Явка с повинной и активное содействие раскрытию преступления
«Признание обвиняемого – царица доказательств». Этот древний постулат, изложенный в получившей Сталинскую премию монографии «Теория судебных доказательств в советском праве» прокурора РСФСР и СССР (1931—1939) А. Я. Вышинского, десятилетиями был руководством в практике следственных и судебных органов.
Но ещё тридцать лет назад явки с повинной были экзотикой. Ведь это большая редкость, когда преступник сам приходит с признанием. Явки, написанные после задержания и общения с оперативниками, во внимание не принимались, а их авторам разъяснялось, что писать их нужно было до задержания. Сообщение уже известных и послуживших основанием для задержания обстоятельств не влекло смягчения наказания. Сама же явка с повинной, а также признательные показания не имели какого-либо приоритета. Безусловно, на это повлияла вторая волна реабилитации репрессированных в 30—50 годах.
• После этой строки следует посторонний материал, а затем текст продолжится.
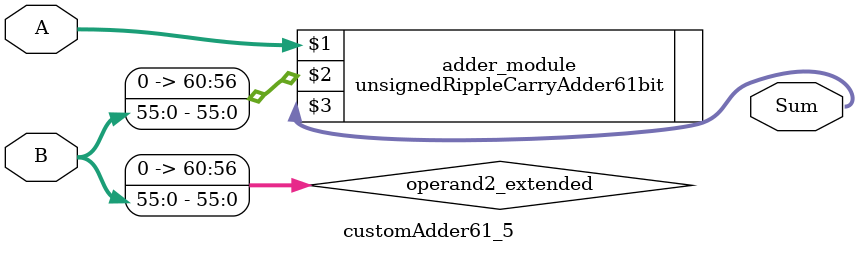
<source format=v>
module customAdder61_5(
                        input [60 : 0] A,
                        input [55 : 0] B,
                        
                        output [61 : 0] Sum
                );

        wire [60 : 0] operand2_extended;
        
        assign operand2_extended =  {5'b0, B};
        
        unsignedRippleCarryAdder61bit adder_module(
            A,
            operand2_extended,
            Sum
        );
        
        endmodule
        
</source>
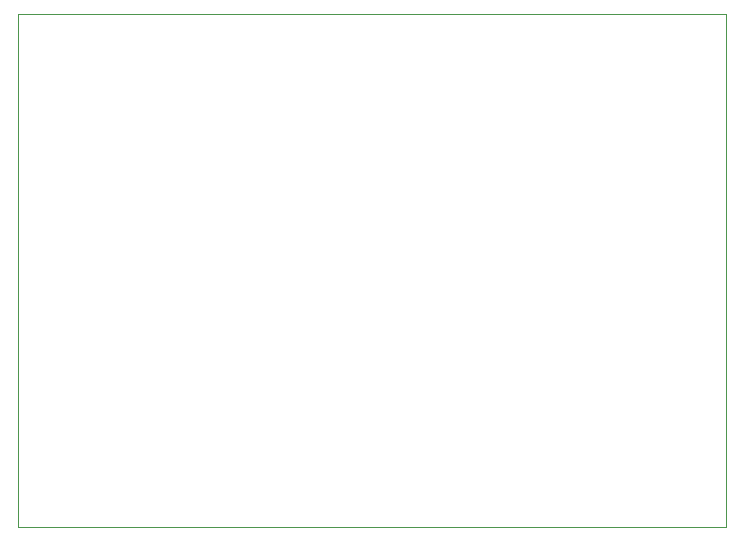
<source format=gko>
G04*
G04 #@! TF.GenerationSoftware,Altium Limited,Altium Designer,22.9.1 (49)*
G04*
G04 Layer_Color=16711935*
%FSLAX44Y44*%
%MOMM*%
G71*
G04*
G04 #@! TF.SameCoordinates,777D21A2-CDB7-466F-AFFE-F37339BB67B1*
G04*
G04*
G04 #@! TF.FilePolarity,Positive*
G04*
G01*
G75*
%ADD10C,0.1000*%
D10*
X0Y0D02*
Y434340D01*
Y0D02*
X599440D01*
Y434340D01*
X0D02*
X599440D01*
M02*

</source>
Сотрудники следственного управления прокуратуры области рассматривали сотни дел, где «явки с повинной» и «чистосердечные признания» были ни чем иным, как самооговором. Поэтому ссылки следователя «на признание» бесцеремонно прерывались: «От показаний в суде откажется – доказательства где?».
Сейчас прокуроры занимают другую позицию: пусть отказывается – огласим его показания на допросах и повторенных им на очной ставке. Они уверены – суд поддержит. И суд полностью соглашается с обвинением, и кладет в основу приговора «признательные» показания на следствии, не обращая внимания на их «не существенные противоречия» с материалами дела. Сейчас суды стали трафаретно признавать такой отказ – полный или частичный, влекущий изменение квалификации на более мягкую, либо исключение необоснованного вмененного квалифицирующего признака, «стремлением уйти от уголовной ответственности».